In order to assess whether changes in the dose could have an impact on tumour control as well as early and late responses, we developed a "FLASH" radiation methodology for which the doses are administered as short pulses (<500 ms) with an ultra-high dose rate (≥ 60 Gy / s). The classical pulmonary fibrosis model was used to test the therapeutic potential of the method (J. Sharplin, Radiation research. 1989).
Improving radiotherapy via DNA repair inhibitors
PARP inhibitors (PARPi)
The triple negative breast tumors (TNBC) are associated with a high risk of remote recurrence and reduced survival. As for other types of breast cancer the proposed locoregional treatment is either surgery or radiotherapy. This project proposes developing PARP inhibitors (PARPi, molecule inhibitors of poly (ADP-ribose) polymerases) to sensitise tumour cells, alone or in combination with chemo / radiotherapy.
The DNA repair is vital to recovery after radiation exposure (Helleday et al., Nat Rev Cancer 2008). We developed a new approach designed to block the pathways involved in detection, signalling and DNA damage repair. This approach uses small modified DNA molecules so as to mimic the double strand breaks (baits molecules called DBaits) and which bind to and activate PARP (poly-ADP-ribose polymerase) and DNA kinase. By inducing "false" signals damage in the cell the DBaits molecules prevent the recruitment of damage repair proteins induced by irradiation or chemotherapy (Quanz et al Clin Cancer Res 2009).
DT01, the clinical form of Dbait, is nontoxic and does not sensitise normal tissues to the radio or chemotherapy.
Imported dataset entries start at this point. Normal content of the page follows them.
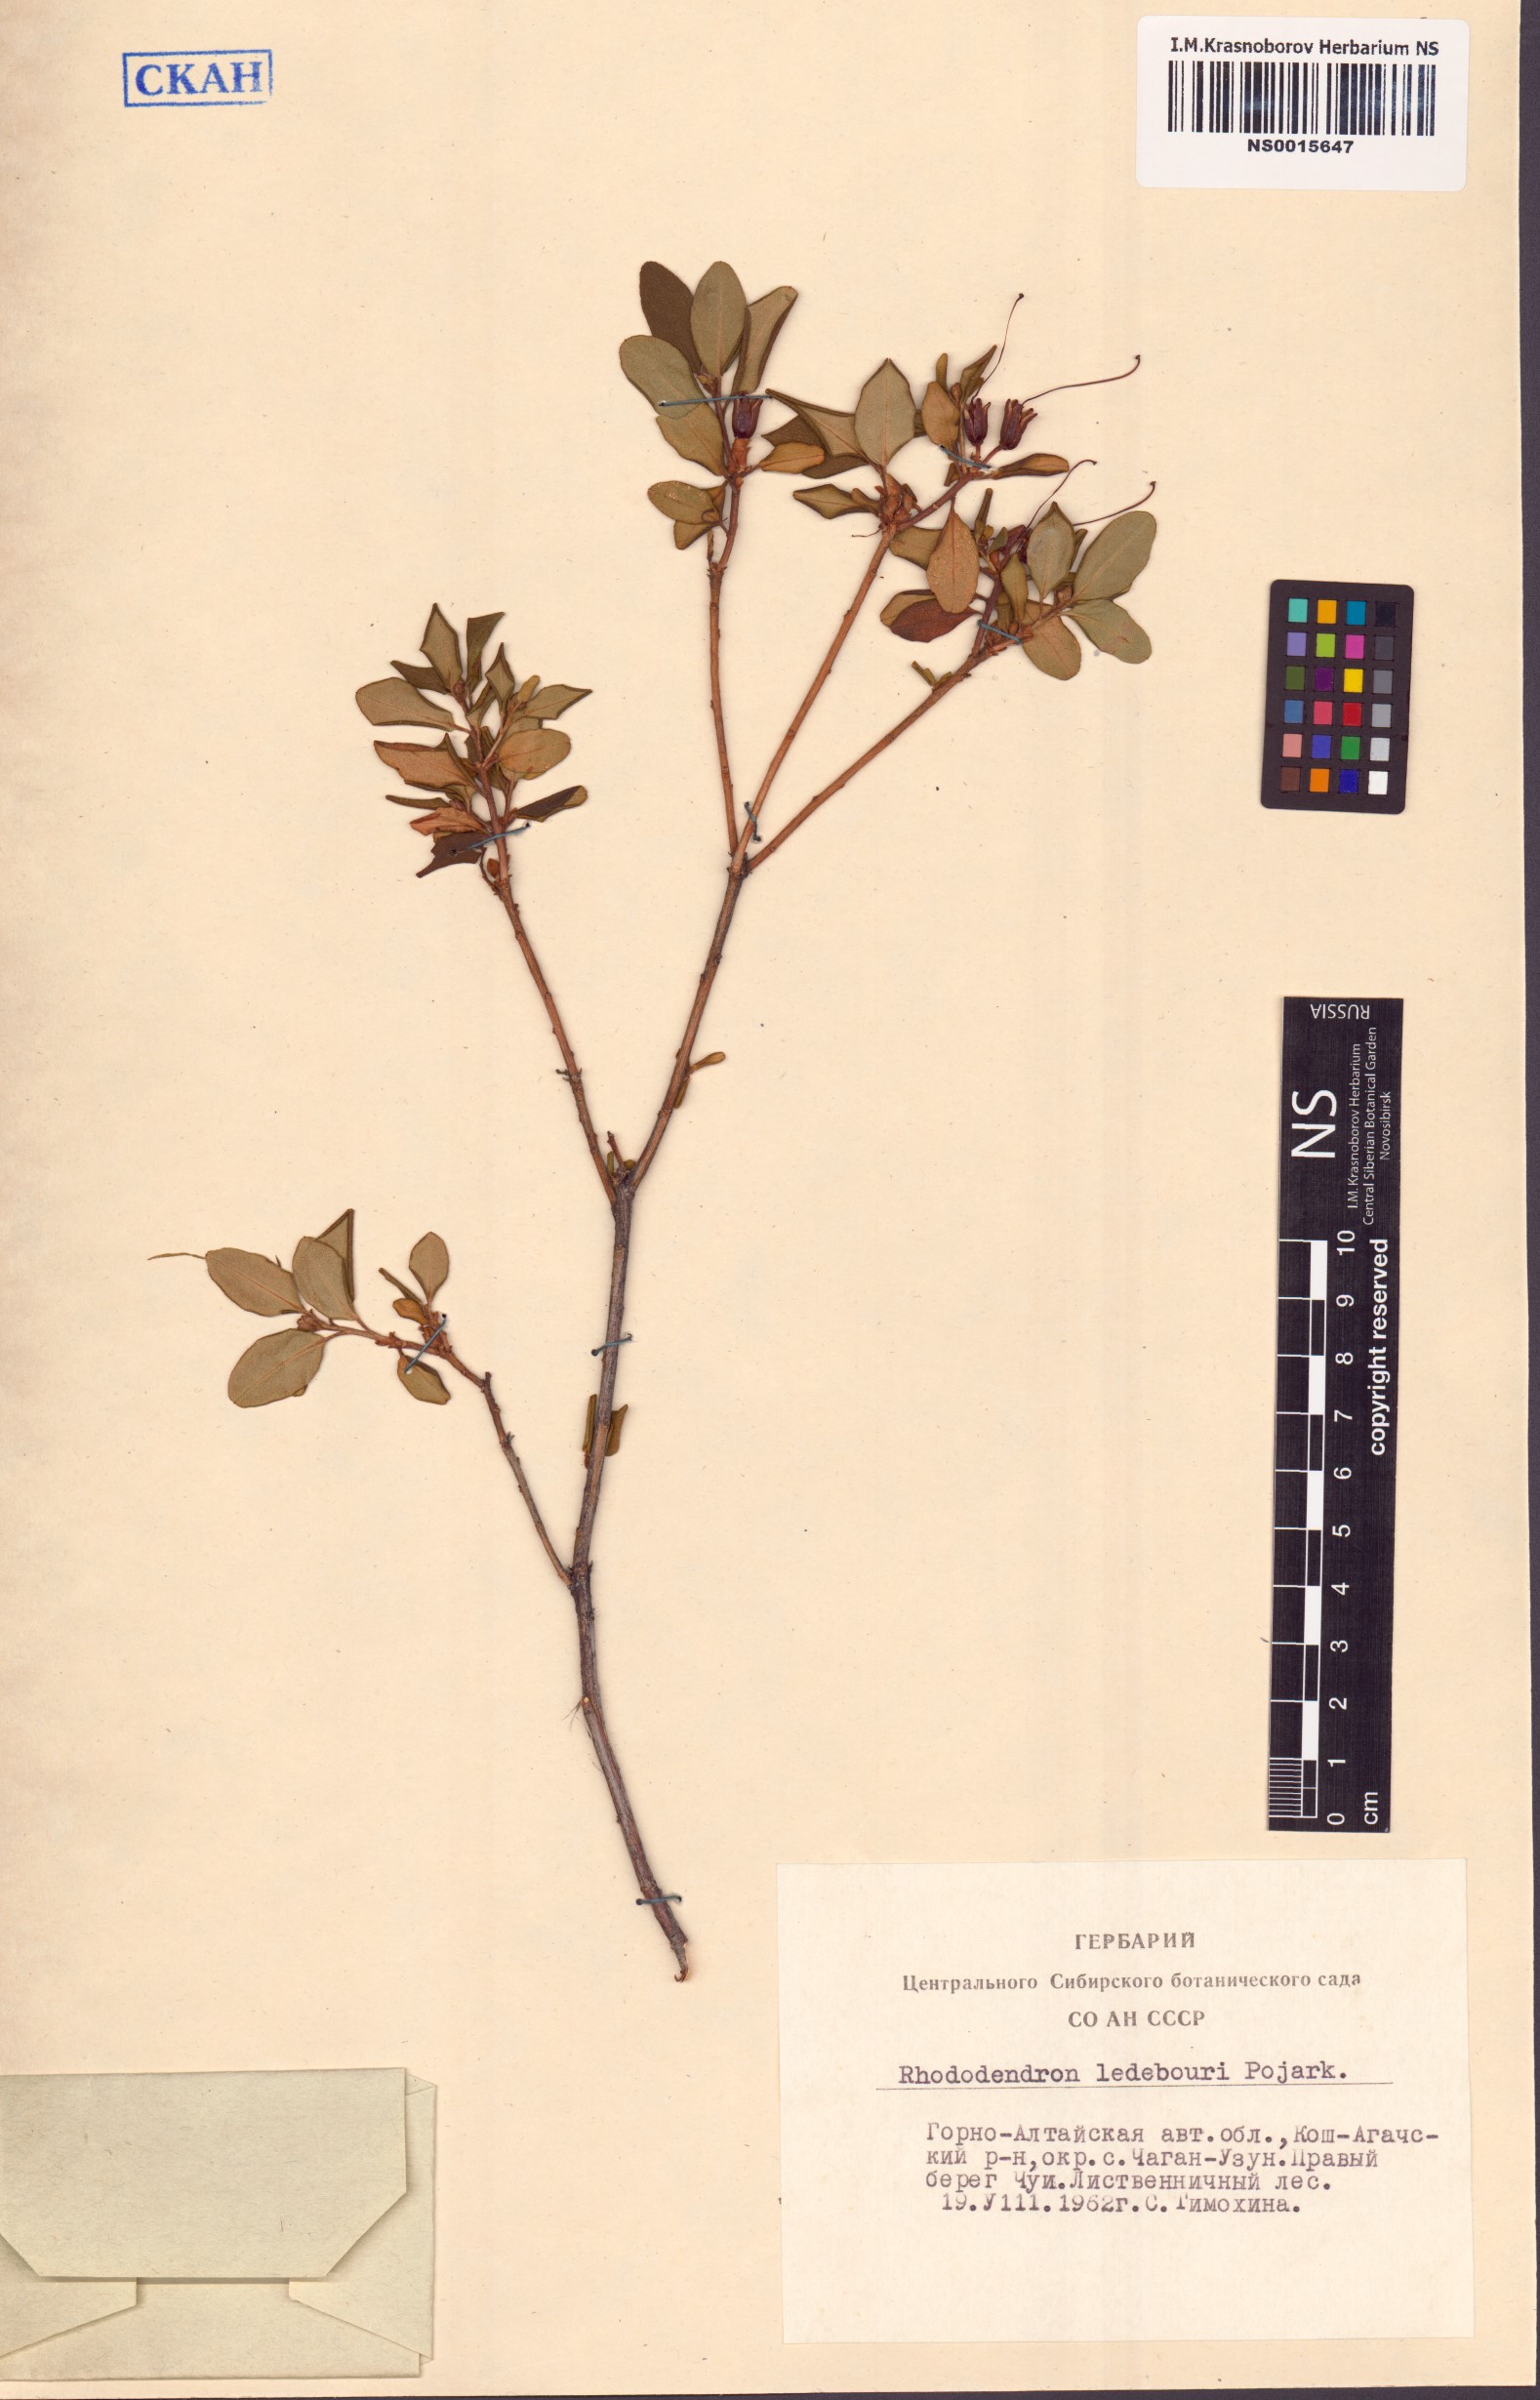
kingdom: Plantae
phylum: Tracheophyta
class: Magnoliopsida
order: Ericales
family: Ericaceae
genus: Rhododendron
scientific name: Rhododendron dauricum
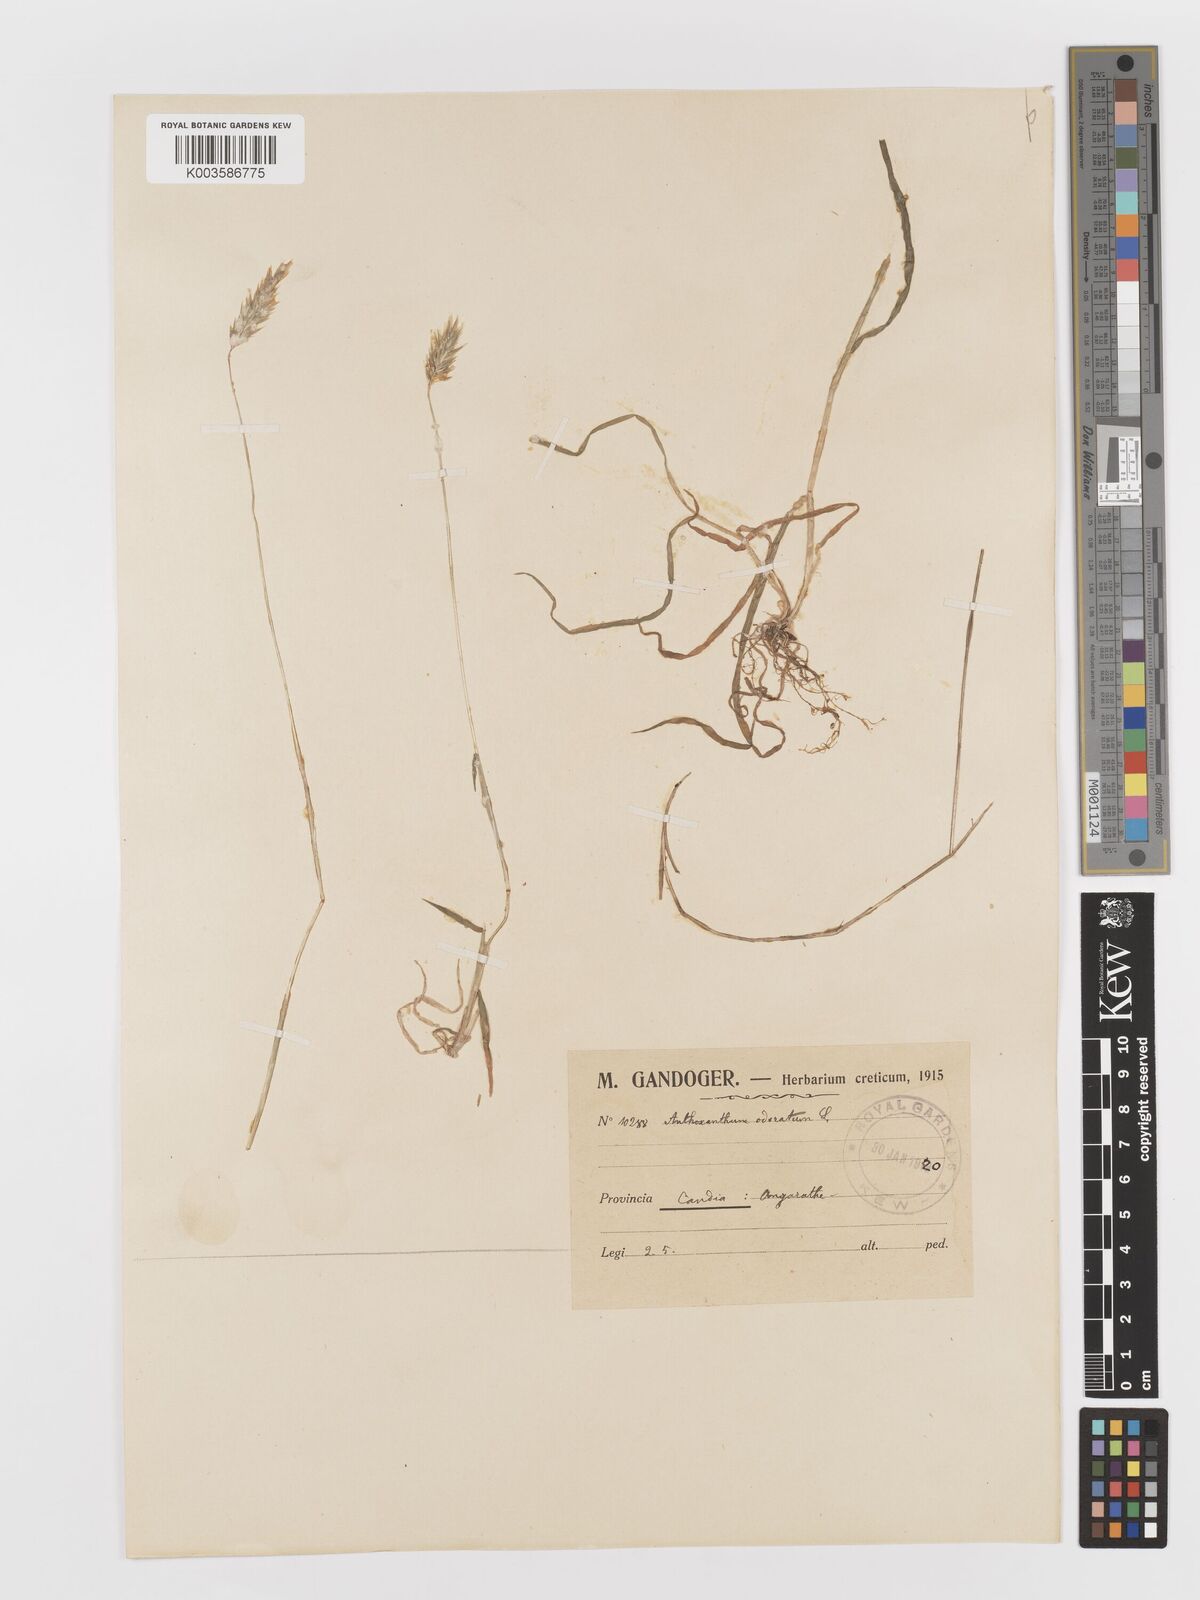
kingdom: Plantae
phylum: Tracheophyta
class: Liliopsida
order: Poales
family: Poaceae
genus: Anthoxanthum
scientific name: Anthoxanthum odoratum
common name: Sweet vernalgrass
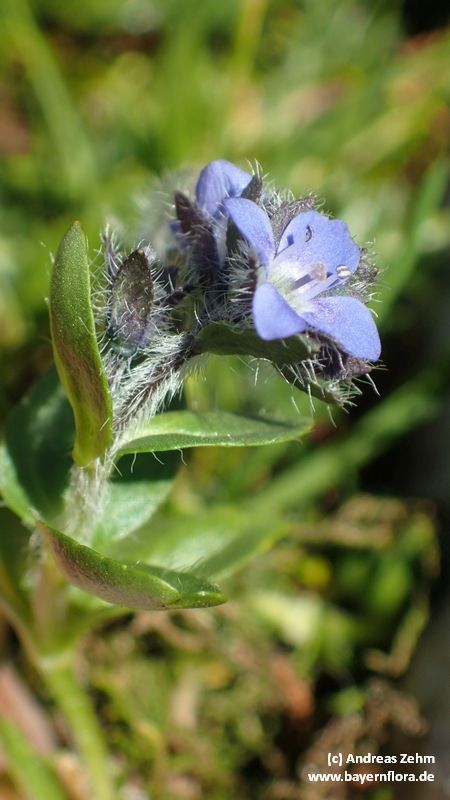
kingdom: Plantae
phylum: Tracheophyta
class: Magnoliopsida
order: Lamiales
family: Plantaginaceae
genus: Veronica
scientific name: Veronica alpina
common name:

Proof of concept was performed on nude mice bearing xenografts for which DT01 was administered locally or systemically before irradiation (Coquery et al, PLoS ONE 2012; Biau et al, Neoplasia, 2014).
Demonstration that FLASH irradiation protects lung fibrosis and causes a significant decrease in the incidence of apoptosis in normal lungs. FLASH Irradiation can save normal stem cells and improves the differential response between tumor and normal tissues, suggesting that the method may be advantageous in reducing the complications of radiotherapy, without loss of antitumor efficacy (Favaudon V, et al. Science Translational Medicine. 2014).
DRIIM clinical trial: "first in man" proof of concept of the therapeutic value of DT01 (clinical form of the Dbait molecule). DRIIM is a multicenter phase I trial with a pharmacokinetic study (PK) in patients with in transit and unresectable metastatic melanoma and for which radiotherapy is proposed. All patients were included and the test is now closed. The first results have been presented at the ASCO meeting.
The synopsis of a new clinical trial involving DT01 and radiotherapy in cases of advanced breast cancer is being prepared
Setting up an Experimental Radiotherapy platform : RadExp.